次に挙げられる点は具体的な実装を差し替えることにより クライアントの動作がカスタマイズ可能 になるという点です。たとえば今回の例ではUserRepositoryImplはScalikeJDBCの実装でしたが、MongoDBに保存するMongoUserRepositoryImplを新しく作ってUserServiceImplに渡せばクライアントをMongoDBに保存するように変更することができます。

またDIは設計レベルでも意味があります。 DIを使うと 依存関係逆転の原則を実現できます 。通常の手続き型プログラミングでは、上位のモジュールから下位の詳細な実装のモジュールを呼ぶということがしばしばあります。しかし、この場合、上位のモジュールが下位のモジュールに依存することになります。つまり、下位の実装の変更が上位のモジュールにまで影響することになってしまうわけです。

依存関係逆転の原則というのは、上位のモジュールの側に下位のモジュールが実装すべき抽象を定義し、下位のモジュールはその抽象に対して実装を提供すべきという考え方です。

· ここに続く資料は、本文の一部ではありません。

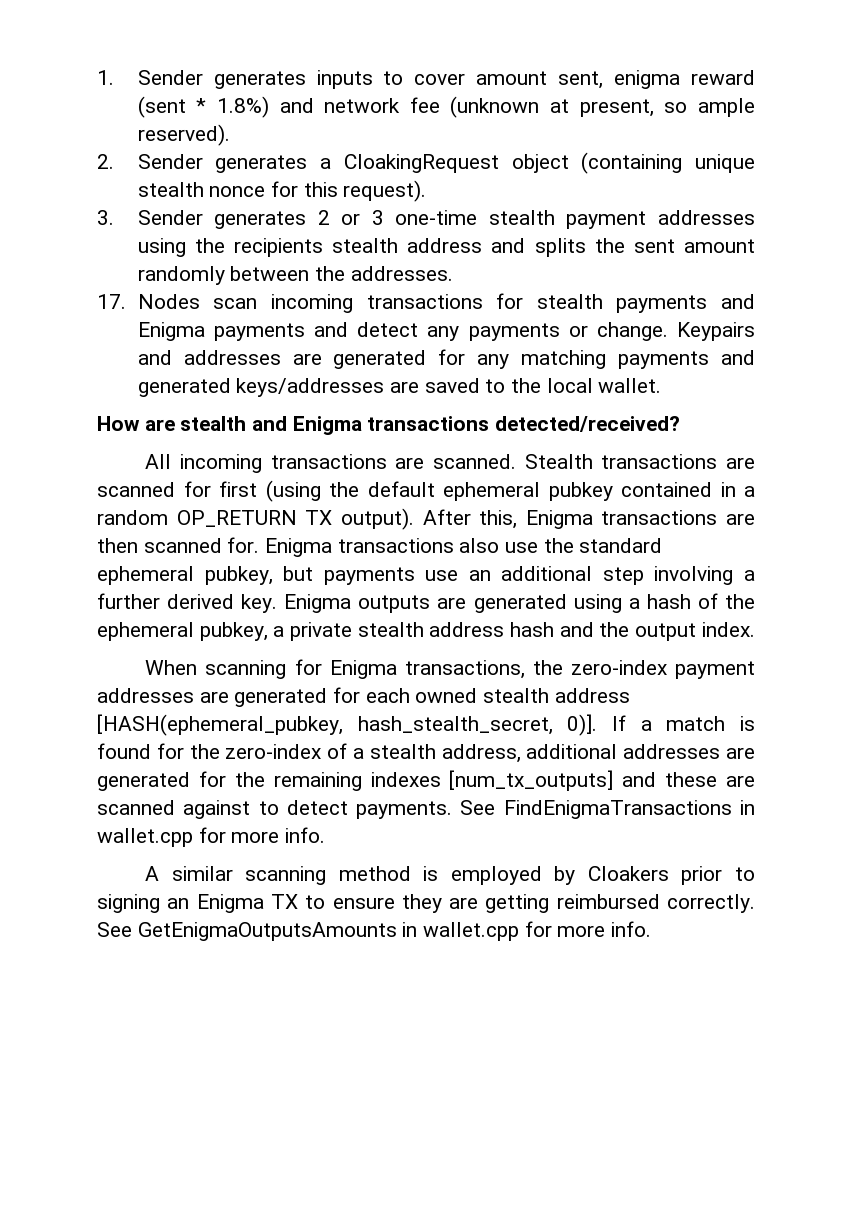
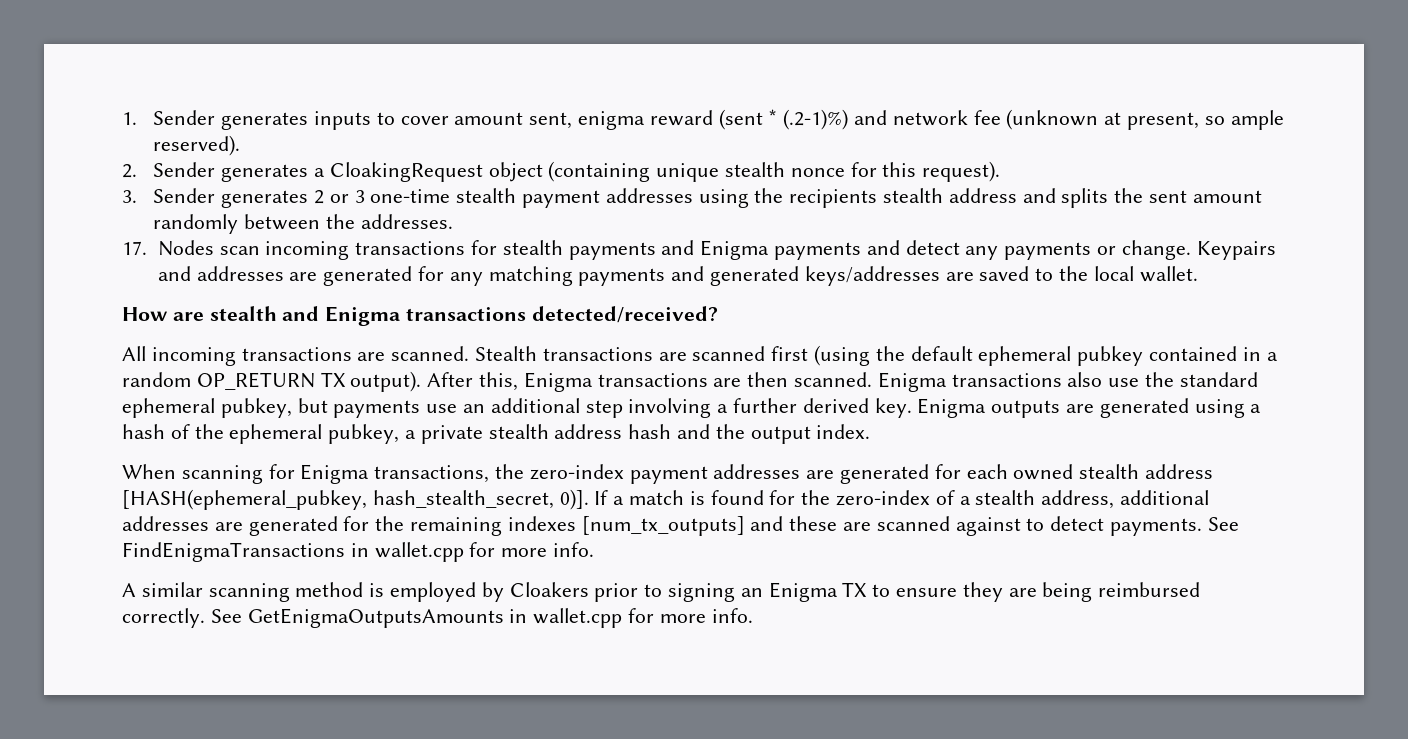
[216,96,269,118] 1.8%) -> [783,109,849,130] (.2-1)%)
[183,481,211,497] for -> (766, 353) none
[143,537,260,553] scanned for. -> [794,372,873,387] scanned.
[485,894,550,913] getting -> [1042,582,1093,602] being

たとえばUserServiceが上位のモジュールだとすると、UserRepositoryImplは下位のモジュールになります。依存関係逆転をしない場合、UserServiceから直接UserRepositoryImplを呼ばざるをえません。このままだと先ほど述べたような問題が生じてしまうので、依存関係逆転の原則に従って、上位のモジュールに抽象的なUserRepositoryを用意し、UserServiceUserRepositoryを使うようにします。そして、依存性の注入によって、下位のモジュールのUserRepositoryImplUserServiceに渡すことにより、このような問題を解決できるわけです。

また見落されがちな点ですが、DIでは クライアントに特別な実装を要求しない という点も重要です。これはJava界隈でDIが登場した背景に関連するのですが、Spring FrameworkなどのDIを実現するDIコンテナは複雑なEnterprise JavaBeans(EJB)に対するアンチテーゼとして誕生しました。複雑なEJBに対し、何も特別でないただのJavaオブジェクトであるPlain Old Java Object(POJO)という概念が提唱され、わかりやすさや、言語そのものの機能による自由な記述が重視されました。 DIの登場にはそのような背景があり、クライアントに対して純粋な言語機能以外求められないことが一般的です。

最後に、先ほども触れましたが 依存オブジェクトのモック化によるユニットテストが可能になる という点です。たとえばWebアプリケーションについて考えると、Webアプリケーションは様々な外部システムを使います。 WebアプリケーションはMySQLやRedisなどのストレージを使い、TwitterやFacebookなどの外部サービスにアクセスすることもあるでしょう。また刻一刻と変化する時間や天候などの情報を使うかもしれません。このような外部システムが関係するモジュールはユニットテストすることが困難です。 DIを使えば外部システムの実装を分離できるので、モックに置き換えて、楽にテストできるようになります。

以上、DIの利点を見てきました。実装オブジェクト(Dependency)を取得し、サービスに渡す(Injection)という役割をするだけのインジェクタの登場により様々なメリットが生まれることが理解できたと思います。 DIは特に大規模システムの構築に欠かせない技術であると言っても過言ではないと思います。